Sekolah dapat memilih kurikulum yang sesuai dengan kebutuhan guru dan siswa
untuk memfasilitasi pembelajaran dan menjadikan sekolah sebagai tempat belajar
yang nyaman, aman dan menyenangkan. Kebutuhan masing-masing sekolah meliputi tujuan
guru dan siswa, metode, materi, dan penilaian pembelajaran. Pengembangan mata
kuliah mandiri lebih fleksibel, fokus pada materi dasar dan pengembangan
karakter dan kemampuan mahasiswa. Berikut adalah beberapa fitur yang digunakan
dalam kurikulum ini:
- Pembelajaran
berbasis proyek untuk mengembangkan soft skill dan karakter berdasarkan
profil siswa Pancasila.
- Fokus
pada materi dasar untuk memberikan waktu untuk mempelajari keterampilan
dasar secara mendalam termasuk: literasi dan numerasi.
- Guru memiliki keleluasaan untuk membedakan pembelajaran berdasarkan kemampuan siswa.
Dengan segala
kelebihan dan kekurangan yang terkandung dalam kurikulum mandiri, siswa
diharapkan memiliki karakter siswa Pancasila yang berkarakter tinggi, keberagaman
global, kemandirian, gotong royong, berpikir kritis dan kreatif sehingga dapat
mewujudkan Generasi Emas 2045 bersama Indonesia 2045 Visi Empat pilar
pembangunan manusia, dan penguasaan iptek, pembangunan ekonomi berkelanjutan,
pembangunan yang merata dan merata, penguatan ketahanan dan tata kelola negara,
serta kemampuan menghadapi bangsa Indonesia terkini, yaitu korupsi, terorisme,
narkoba, intoleransi, kemiskinan dan pengangguran menunggu.
Setelah
membaca paparan diatas sebagai respon umpan balik "Mengapa Kurikulum Perlu
Berubah?", Apa tanggapan Bapak/Ibu mengenai kurikulum merdeka dan perlunya
kurikulum diubah?

Benar bu Uswa.. Kurikulum memang harus berubah. Mengapa demikian ? tentu saja untuk menjawab tantangan zaman. Kurikulum tidak dapat dipergunakan dalam satu waktu terus menerus karena dunia terus berubah. Maka dunia pendidikan sebagai pilar utama dalam membangun dan mendidik generasi harus pula turut berubah. Sekarang kan sudah generasi Z, jika tidak ada perubahan metode pengajaran dan pendidikan maka kita akan tergerus oleh zaman.
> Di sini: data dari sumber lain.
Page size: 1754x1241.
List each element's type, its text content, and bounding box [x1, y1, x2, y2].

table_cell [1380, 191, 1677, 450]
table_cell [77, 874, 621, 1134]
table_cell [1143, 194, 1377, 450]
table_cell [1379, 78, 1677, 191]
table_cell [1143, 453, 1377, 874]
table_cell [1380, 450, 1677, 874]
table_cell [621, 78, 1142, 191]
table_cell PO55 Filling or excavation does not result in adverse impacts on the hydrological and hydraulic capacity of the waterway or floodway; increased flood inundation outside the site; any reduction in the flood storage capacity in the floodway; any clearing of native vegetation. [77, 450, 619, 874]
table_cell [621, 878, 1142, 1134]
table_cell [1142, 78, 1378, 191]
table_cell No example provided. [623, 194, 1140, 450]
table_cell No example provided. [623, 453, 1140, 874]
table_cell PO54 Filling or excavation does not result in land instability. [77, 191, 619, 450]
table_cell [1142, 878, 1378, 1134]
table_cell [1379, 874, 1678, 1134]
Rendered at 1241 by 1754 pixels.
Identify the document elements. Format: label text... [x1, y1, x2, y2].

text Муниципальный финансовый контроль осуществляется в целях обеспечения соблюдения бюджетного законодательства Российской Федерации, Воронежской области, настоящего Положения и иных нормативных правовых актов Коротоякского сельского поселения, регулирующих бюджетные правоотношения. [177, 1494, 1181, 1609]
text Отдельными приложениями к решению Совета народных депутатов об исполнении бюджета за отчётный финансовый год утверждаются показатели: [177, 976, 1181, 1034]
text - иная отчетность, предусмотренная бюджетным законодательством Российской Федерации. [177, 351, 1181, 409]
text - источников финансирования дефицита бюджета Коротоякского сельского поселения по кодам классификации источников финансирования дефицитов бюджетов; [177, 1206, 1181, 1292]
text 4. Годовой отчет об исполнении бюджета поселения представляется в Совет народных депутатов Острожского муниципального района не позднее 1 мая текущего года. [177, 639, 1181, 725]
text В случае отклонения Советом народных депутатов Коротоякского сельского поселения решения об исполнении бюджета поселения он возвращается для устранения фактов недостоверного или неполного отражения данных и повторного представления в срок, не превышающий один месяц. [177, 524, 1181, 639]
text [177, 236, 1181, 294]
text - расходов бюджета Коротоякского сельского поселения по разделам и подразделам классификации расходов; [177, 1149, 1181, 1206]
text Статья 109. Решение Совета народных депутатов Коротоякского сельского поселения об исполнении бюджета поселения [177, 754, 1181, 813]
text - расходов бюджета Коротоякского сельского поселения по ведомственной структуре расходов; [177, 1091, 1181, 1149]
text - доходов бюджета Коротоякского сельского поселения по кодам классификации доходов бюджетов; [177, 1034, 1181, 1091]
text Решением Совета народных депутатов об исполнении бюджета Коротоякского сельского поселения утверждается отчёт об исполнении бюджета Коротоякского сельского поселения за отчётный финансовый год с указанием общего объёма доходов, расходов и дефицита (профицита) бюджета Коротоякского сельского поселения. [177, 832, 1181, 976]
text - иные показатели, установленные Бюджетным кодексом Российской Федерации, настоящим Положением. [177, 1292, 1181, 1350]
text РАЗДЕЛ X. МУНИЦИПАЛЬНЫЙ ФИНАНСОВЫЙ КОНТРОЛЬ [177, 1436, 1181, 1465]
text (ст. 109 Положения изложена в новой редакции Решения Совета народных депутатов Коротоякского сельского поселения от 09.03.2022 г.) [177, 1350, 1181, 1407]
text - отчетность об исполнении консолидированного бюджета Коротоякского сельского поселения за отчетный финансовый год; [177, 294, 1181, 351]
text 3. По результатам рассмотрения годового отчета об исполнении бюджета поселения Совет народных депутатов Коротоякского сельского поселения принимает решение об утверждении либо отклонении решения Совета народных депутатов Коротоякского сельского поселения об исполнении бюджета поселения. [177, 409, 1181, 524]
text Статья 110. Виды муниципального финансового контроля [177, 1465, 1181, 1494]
BalasHapusPerubahan kurikulum sangat penting dilakukan untuk memastikan bahwa pendidikan yang diberikan tetap relevan dengan tuntutan zaman. Kurikulum harus mengikuti kodrat alam dan kodrat zaman, serta memperhatikan keragaman dan inklusivitas dalam proses belajar mengajar.